#### RECORDS SUPPLIED ####
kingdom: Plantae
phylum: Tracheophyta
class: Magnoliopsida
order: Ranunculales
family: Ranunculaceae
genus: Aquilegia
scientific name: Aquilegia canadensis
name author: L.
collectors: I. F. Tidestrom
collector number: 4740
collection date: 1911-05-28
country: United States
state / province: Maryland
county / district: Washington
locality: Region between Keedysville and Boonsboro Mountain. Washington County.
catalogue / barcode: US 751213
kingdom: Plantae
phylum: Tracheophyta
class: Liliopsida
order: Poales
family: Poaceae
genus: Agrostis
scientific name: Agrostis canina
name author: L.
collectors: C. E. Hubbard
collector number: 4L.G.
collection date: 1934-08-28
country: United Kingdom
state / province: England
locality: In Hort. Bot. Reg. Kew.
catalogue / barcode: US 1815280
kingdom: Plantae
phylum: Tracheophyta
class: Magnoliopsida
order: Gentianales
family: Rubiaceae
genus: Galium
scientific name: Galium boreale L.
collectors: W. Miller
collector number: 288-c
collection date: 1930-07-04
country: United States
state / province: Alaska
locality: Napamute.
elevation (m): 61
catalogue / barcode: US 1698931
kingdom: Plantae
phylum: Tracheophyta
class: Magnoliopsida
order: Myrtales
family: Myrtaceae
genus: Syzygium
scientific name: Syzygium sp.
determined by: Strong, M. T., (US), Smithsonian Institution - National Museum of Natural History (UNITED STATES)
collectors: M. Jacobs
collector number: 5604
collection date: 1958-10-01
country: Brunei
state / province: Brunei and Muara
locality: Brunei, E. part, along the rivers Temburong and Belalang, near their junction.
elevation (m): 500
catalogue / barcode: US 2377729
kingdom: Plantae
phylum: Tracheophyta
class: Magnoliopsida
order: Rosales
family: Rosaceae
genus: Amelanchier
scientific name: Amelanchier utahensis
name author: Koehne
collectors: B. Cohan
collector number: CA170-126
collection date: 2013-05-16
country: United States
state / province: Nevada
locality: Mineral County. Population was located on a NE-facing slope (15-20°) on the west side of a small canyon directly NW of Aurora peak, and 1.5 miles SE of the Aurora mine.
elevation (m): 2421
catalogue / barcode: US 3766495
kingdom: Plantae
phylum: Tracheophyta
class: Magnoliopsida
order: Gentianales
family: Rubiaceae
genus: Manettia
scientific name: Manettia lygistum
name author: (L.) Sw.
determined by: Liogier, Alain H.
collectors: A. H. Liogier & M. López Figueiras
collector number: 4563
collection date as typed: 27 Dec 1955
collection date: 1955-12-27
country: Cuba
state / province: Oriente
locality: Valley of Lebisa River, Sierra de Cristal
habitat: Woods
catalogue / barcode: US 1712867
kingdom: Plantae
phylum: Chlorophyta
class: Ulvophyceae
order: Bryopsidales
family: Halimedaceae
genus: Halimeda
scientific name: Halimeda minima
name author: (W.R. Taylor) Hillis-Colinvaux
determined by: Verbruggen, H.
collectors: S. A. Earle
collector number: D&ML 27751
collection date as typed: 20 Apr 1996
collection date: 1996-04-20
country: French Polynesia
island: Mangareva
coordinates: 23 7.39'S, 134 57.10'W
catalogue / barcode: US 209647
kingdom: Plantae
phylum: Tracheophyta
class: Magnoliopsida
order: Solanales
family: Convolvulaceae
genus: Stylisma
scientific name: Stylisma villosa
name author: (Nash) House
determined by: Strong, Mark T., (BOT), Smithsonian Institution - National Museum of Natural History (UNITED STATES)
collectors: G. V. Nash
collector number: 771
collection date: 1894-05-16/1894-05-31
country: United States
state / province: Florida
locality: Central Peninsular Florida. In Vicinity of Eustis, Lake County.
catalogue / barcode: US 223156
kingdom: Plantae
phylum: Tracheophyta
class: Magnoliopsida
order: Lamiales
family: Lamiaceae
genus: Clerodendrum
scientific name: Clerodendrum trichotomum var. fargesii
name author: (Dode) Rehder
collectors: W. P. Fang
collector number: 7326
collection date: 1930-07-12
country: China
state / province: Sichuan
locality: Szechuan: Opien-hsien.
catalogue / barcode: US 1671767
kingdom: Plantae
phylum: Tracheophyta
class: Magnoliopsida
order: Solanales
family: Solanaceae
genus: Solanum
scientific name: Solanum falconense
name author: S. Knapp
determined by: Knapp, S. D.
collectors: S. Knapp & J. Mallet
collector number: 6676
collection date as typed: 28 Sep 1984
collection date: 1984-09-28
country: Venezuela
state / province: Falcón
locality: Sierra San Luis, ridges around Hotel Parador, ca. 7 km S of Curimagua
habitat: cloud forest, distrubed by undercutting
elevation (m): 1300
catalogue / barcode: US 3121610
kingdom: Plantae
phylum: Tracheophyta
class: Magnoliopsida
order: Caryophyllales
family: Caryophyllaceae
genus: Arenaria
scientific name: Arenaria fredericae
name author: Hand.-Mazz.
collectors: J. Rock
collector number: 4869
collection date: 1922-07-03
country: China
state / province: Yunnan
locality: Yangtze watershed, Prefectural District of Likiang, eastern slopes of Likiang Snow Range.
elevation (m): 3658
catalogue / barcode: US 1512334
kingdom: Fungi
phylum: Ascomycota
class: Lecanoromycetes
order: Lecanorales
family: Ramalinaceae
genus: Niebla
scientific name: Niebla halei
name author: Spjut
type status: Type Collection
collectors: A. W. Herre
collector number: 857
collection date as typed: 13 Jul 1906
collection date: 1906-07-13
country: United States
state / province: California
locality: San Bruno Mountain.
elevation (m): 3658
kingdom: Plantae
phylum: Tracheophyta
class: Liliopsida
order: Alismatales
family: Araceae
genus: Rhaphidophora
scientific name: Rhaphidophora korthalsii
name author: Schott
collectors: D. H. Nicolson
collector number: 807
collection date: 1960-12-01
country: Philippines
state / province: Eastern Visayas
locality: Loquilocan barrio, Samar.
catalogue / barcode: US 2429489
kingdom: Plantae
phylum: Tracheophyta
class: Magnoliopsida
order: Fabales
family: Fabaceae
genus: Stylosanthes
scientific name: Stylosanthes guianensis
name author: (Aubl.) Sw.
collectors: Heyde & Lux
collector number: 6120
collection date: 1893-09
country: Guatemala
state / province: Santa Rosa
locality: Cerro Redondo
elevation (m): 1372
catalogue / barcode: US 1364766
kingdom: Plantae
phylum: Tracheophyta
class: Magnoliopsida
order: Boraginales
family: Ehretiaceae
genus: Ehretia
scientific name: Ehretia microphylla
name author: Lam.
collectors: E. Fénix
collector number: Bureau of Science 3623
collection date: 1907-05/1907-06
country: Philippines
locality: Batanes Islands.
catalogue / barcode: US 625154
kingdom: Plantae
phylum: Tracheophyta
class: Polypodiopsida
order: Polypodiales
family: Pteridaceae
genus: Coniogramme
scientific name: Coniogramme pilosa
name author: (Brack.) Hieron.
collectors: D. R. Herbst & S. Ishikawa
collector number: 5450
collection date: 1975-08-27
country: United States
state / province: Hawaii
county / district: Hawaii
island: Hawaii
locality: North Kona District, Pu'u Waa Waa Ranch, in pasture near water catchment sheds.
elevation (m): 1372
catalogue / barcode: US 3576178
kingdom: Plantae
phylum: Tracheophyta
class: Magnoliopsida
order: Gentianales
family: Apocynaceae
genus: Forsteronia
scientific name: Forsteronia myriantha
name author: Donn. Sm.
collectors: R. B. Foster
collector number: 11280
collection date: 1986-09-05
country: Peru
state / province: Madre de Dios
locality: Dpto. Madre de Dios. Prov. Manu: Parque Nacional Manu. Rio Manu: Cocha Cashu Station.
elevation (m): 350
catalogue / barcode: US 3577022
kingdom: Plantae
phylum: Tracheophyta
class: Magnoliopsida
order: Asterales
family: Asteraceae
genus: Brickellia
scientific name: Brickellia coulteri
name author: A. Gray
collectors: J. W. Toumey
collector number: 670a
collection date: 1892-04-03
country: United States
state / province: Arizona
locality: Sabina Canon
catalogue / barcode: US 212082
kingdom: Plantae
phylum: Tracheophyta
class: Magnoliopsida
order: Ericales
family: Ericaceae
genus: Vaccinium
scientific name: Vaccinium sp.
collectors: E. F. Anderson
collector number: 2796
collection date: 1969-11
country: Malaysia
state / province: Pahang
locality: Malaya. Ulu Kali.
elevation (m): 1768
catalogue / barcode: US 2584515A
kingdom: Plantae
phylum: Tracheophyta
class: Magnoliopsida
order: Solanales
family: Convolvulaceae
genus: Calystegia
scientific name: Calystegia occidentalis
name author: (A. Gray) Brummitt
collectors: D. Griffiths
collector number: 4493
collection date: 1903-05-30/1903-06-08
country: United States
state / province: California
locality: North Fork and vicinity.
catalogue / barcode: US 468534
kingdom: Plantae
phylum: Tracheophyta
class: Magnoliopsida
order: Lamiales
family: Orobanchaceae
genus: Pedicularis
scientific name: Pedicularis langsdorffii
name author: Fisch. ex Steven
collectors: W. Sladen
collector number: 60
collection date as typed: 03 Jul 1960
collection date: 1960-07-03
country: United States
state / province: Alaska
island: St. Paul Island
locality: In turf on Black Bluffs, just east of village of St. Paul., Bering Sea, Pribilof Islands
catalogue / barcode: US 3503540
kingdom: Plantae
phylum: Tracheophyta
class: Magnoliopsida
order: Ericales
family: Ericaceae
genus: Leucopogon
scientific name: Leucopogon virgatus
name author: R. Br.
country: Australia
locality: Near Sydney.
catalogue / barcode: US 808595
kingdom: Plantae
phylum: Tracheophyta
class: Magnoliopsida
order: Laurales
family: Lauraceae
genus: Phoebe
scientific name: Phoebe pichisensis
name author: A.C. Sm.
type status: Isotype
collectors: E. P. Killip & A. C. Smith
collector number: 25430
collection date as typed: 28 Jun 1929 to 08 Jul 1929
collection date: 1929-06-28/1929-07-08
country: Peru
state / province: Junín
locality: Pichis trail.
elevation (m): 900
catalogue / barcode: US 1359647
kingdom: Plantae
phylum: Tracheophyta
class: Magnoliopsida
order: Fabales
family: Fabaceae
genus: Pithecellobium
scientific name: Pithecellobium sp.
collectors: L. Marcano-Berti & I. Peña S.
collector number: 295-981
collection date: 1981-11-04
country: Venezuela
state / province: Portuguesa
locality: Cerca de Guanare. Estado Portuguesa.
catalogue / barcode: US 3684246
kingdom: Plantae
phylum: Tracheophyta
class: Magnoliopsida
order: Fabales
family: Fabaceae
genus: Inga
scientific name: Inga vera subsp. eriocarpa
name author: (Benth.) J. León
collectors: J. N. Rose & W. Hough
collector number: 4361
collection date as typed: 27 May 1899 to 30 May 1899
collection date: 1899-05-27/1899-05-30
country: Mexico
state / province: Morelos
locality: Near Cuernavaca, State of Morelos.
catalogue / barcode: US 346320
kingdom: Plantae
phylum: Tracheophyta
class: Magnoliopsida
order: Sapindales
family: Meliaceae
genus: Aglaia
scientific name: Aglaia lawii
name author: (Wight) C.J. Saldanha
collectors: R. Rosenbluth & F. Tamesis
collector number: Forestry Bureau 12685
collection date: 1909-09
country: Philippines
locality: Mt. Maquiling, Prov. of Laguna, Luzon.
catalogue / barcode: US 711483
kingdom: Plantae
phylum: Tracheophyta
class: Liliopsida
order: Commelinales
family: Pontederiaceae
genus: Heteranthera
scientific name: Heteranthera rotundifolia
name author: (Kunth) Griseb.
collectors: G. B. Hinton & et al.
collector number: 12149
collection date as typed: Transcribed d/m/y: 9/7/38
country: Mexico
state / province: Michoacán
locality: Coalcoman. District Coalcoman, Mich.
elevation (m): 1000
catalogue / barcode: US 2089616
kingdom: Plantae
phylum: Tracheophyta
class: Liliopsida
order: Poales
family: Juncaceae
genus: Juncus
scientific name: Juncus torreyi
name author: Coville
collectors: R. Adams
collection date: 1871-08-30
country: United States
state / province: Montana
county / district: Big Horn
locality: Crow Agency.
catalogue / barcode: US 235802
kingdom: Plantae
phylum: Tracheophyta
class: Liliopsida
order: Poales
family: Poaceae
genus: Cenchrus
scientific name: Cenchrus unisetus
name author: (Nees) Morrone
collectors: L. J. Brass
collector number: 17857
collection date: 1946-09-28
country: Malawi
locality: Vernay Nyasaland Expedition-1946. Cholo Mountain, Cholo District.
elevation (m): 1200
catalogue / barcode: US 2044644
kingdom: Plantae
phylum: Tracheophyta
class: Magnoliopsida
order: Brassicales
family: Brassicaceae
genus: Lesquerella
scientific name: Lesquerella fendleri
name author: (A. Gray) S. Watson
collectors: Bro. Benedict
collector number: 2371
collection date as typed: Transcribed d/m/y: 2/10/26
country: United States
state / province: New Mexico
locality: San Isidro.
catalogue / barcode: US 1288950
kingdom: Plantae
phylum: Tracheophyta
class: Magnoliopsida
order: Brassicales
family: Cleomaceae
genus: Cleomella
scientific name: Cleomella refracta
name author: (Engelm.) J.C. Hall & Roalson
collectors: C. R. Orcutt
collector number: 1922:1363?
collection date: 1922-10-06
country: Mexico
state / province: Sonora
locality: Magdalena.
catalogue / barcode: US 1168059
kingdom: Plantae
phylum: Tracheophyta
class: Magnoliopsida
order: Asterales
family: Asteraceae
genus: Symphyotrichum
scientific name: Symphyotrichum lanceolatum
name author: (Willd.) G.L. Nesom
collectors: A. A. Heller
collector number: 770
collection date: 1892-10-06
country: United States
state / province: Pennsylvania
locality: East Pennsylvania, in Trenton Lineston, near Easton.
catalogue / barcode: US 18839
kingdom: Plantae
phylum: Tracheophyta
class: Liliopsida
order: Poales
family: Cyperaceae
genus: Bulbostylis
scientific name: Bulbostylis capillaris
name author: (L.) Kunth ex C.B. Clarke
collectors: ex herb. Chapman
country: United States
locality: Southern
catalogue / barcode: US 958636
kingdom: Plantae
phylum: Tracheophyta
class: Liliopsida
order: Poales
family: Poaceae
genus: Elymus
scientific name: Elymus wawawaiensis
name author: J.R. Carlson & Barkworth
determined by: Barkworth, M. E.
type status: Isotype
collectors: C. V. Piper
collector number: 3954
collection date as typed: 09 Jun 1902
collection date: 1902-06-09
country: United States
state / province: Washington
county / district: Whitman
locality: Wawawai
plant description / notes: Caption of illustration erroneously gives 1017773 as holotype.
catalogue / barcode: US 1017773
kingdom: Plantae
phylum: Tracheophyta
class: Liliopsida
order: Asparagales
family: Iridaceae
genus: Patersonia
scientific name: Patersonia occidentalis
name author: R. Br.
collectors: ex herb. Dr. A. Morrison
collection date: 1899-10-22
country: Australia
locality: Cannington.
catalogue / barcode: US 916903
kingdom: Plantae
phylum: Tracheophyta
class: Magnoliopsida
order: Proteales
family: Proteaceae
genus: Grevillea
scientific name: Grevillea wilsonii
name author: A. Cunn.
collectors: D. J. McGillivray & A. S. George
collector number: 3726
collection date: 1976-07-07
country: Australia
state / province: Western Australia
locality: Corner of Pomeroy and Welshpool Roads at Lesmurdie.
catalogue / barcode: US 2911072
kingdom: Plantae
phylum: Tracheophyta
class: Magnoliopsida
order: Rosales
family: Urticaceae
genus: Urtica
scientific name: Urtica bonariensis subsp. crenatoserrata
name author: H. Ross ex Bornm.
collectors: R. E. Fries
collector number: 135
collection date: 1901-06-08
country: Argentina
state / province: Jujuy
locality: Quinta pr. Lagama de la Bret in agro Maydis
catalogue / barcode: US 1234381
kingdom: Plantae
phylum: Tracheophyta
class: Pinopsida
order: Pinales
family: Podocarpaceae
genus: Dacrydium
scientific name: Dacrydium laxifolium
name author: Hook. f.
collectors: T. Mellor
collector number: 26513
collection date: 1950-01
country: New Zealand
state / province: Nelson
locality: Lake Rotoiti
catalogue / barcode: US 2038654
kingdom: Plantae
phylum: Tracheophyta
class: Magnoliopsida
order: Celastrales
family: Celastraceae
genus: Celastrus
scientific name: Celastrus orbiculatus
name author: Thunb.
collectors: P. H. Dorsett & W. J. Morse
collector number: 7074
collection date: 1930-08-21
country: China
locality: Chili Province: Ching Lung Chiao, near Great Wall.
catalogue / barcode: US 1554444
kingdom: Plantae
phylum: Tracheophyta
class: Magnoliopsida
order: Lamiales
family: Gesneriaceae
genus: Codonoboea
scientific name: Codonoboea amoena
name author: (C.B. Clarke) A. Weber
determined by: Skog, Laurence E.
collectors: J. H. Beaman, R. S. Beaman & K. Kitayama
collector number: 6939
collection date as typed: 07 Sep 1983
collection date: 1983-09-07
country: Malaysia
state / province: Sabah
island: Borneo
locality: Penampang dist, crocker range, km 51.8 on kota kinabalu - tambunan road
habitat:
####
* WHAT YOU NEED TO DO
Return the lines in the rows above that begin with the line containing "name author: (W.R. Taylor) Hillis-Colinvaux" and end with the line containing "collectors: W. P. Fang", copying them exactly and including both of those lines.

* TASK SOLUTION
name author: (W.R. Taylor) Hillis-Colinvaux
determined by: Verbruggen, H.
collectors: S. A. Earle
collector number: D&ML 27751
collection date as typed: 20 Apr 1996
collection date: 1996-04-20
country: French Polynesia
island: Mangareva
coordinates: 23 7.39'S, 134 57.10'W
catalogue / barcode: US 209647
kingdom: Plantae
phylum: Tracheophyta
class: Magnoliopsida
order: Solanales
family: Convolvulaceae
genus: Stylisma
scientific name: Stylisma villosa
name author: (Nash) House
determined by: Strong, Mark T., (BOT), Smithsonian Institution - National Museum of Natural History (UNITED STATES)
collectors: G. V. Nash
collector number: 771
collection date: 1894-05-16/1894-05-31
country: United States
state / province: Florida
locality: Central Peninsular Florida. In Vicinity of Eustis, Lake County.
catalogue / barcode: US 223156
kingdom: Plantae
phylum: Tracheophyta
class: Magnoliopsida
order: Lamiales
family: Lamiaceae
genus: Clerodendrum
scientific name: Clerodendrum trichotomum var. fargesii
name author: (Dode) Rehder
collectors: W. P. Fang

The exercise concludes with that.